(Beginning of DATA PROVIDED)
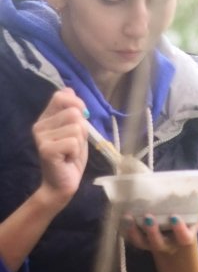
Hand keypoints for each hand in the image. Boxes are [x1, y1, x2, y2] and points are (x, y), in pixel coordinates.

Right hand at [32, 88, 87, 208]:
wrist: (62, 182)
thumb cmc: (71, 157)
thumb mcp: (76, 131)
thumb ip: (73, 112)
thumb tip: (69, 89)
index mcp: (46, 118)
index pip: (61, 96)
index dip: (77, 102)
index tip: (83, 116)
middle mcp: (40, 125)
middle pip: (74, 113)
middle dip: (82, 129)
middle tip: (74, 144)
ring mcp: (41, 137)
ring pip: (77, 128)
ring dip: (80, 142)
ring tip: (70, 152)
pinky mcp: (46, 149)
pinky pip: (74, 142)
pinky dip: (77, 151)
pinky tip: (68, 158)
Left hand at [121, 188, 197, 253]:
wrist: (173, 244)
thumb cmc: (187, 226)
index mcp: (183, 239)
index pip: (183, 238)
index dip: (179, 229)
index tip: (174, 217)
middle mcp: (166, 244)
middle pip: (157, 243)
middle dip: (152, 231)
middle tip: (148, 217)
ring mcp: (151, 244)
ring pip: (140, 242)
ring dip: (133, 231)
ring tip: (128, 216)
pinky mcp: (139, 242)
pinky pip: (129, 238)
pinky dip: (124, 229)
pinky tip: (120, 217)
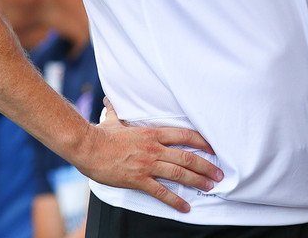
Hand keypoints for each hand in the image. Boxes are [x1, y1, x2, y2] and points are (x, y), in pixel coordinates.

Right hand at [78, 99, 222, 212]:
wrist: (88, 147)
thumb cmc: (101, 134)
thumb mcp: (113, 119)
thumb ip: (117, 112)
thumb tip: (110, 101)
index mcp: (152, 133)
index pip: (184, 135)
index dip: (201, 142)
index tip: (213, 148)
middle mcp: (154, 148)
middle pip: (186, 156)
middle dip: (206, 165)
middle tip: (219, 173)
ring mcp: (147, 164)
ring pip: (179, 173)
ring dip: (197, 181)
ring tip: (210, 187)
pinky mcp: (138, 180)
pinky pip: (161, 192)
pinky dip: (175, 200)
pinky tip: (185, 206)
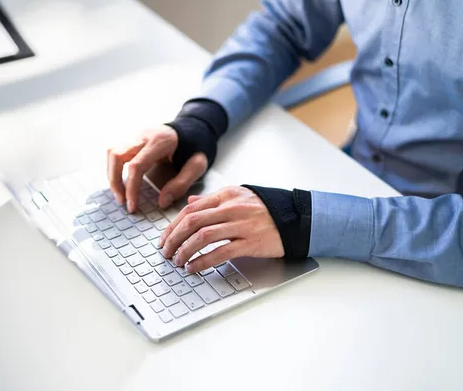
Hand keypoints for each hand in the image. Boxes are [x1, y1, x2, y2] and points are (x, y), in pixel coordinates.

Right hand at [107, 126, 207, 212]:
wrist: (195, 127)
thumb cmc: (196, 147)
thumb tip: (162, 202)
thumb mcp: (197, 166)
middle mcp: (144, 136)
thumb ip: (181, 184)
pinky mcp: (134, 139)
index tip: (132, 205)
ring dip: (112, 174)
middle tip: (122, 201)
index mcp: (159, 142)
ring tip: (120, 193)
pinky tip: (122, 181)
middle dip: (115, 181)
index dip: (131, 188)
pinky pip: (116, 152)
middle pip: (116, 155)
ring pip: (112, 152)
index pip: (136, 165)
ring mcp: (137, 135)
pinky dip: (115, 168)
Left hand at [159, 186, 284, 272]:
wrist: (297, 217)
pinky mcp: (251, 243)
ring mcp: (241, 225)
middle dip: (174, 239)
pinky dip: (202, 261)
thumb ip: (213, 200)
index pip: (190, 209)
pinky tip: (194, 267)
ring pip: (203, 236)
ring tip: (177, 261)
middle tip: (166, 252)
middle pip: (192, 222)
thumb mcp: (239, 196)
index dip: (173, 225)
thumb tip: (190, 202)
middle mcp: (232, 208)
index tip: (164, 238)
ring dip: (185, 251)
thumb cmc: (266, 209)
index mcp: (226, 196)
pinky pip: (220, 252)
(End of DATA PROVIDED)
**EXERCISE PROMPT:** The entries are to be transcribed in full. Their pictures are not.

**ANSWER TO THE EXERCISE:**
Hand keypoints for each hand in the image. Boxes are [x1, y1, x2, y2] and points are (x, y), in pixel coordinates.

Right hand at [32, 88, 87, 208]:
wrist: (62, 182)
thumb cmc: (71, 157)
thumb mcp: (76, 131)
thumb ip: (73, 112)
thumb tip: (69, 89)
index mcp: (46, 118)
index pip: (61, 96)
index dip: (77, 102)
index tip: (83, 116)
middle mcp: (40, 125)
middle pip: (74, 113)
middle dip: (82, 129)
middle tip: (74, 144)
ring mcp: (41, 137)
ring pip: (77, 128)
ring dip: (80, 142)
ring tip: (70, 152)
pinky mcp: (46, 149)
pinky pip: (74, 142)
pinky dip: (77, 151)
pinky tip: (68, 158)
Left hand at [121, 188, 197, 253]:
wrist: (173, 244)
thumb cmc: (187, 226)
index mcp: (183, 239)
index pip: (183, 238)
index dip: (179, 229)
index tip: (174, 217)
middle mcp: (166, 244)
middle pip: (157, 243)
middle dip: (152, 231)
middle tip: (148, 217)
ring mcp: (151, 244)
ring pip: (140, 242)
ring dip: (133, 231)
ring tip: (128, 216)
pinky mcp: (139, 242)
pinky pip: (129, 238)
pinky dip: (124, 229)
pinky tip: (120, 217)
Hand keypoints for each hand in the image. Boxes are [x1, y1, x2, y2] and points are (x, y), in pixel coordinates.

Right hand at [78, 99, 222, 212]:
wrist: (88, 147)
thumb cmc: (101, 134)
thumb mcp: (113, 119)
thumb ip: (117, 112)
thumb tip: (110, 101)
index mcp: (152, 133)
index pip: (184, 135)
index dip: (201, 142)
index tip: (213, 148)
middle mcp: (154, 148)
middle pip: (186, 156)
middle dip: (206, 165)
middle tip: (219, 173)
ring mcp: (147, 164)
ring pip: (179, 173)
ring dip: (197, 181)
ring tip: (210, 187)
pinky mcp: (138, 180)
pinky pip: (161, 192)
pinky dip: (175, 200)
pinky tip: (185, 206)
Hand keypoints for each hand in the image. Boxes are [x1, y1, x2, y2] and points are (x, y), in pixel coordinates.

Right hand at [107, 126, 207, 212]:
wrist: (195, 127)
thumb cmc: (196, 147)
thumb tip: (162, 202)
thumb mcp: (197, 166)
middle mcp: (144, 136)
thumb ip: (181, 184)
pinky mcp: (134, 139)
index tip: (132, 205)
ring dip: (112, 174)
middle tip: (122, 201)
index mcp: (159, 142)
ring tip: (120, 193)
pinky tip: (122, 181)
middle dip: (115, 181)
index dip: (131, 188)
pinky pip: (116, 152)
middle pip: (116, 155)
ring pip: (112, 152)
index pip: (136, 165)
ring mcp: (137, 135)
pinky dip: (115, 168)
Left hand at [159, 186, 284, 272]:
wrist: (297, 217)
pinky mcp: (251, 243)
ring mcp: (241, 225)
middle dip: (174, 239)
pinky dip: (202, 261)
thumb ip: (213, 200)
index pip: (190, 209)
pinky tip: (194, 267)
ring pip: (203, 236)
ring tip: (177, 261)
middle tip: (166, 252)
middle pip: (192, 222)
thumb mcp: (239, 196)
index dip: (173, 225)
thumb tip: (190, 202)
middle mcp: (232, 208)
index tip: (164, 238)
ring dip: (185, 251)
thumb cmc: (266, 209)
index mcp: (226, 196)
pinky pip: (220, 252)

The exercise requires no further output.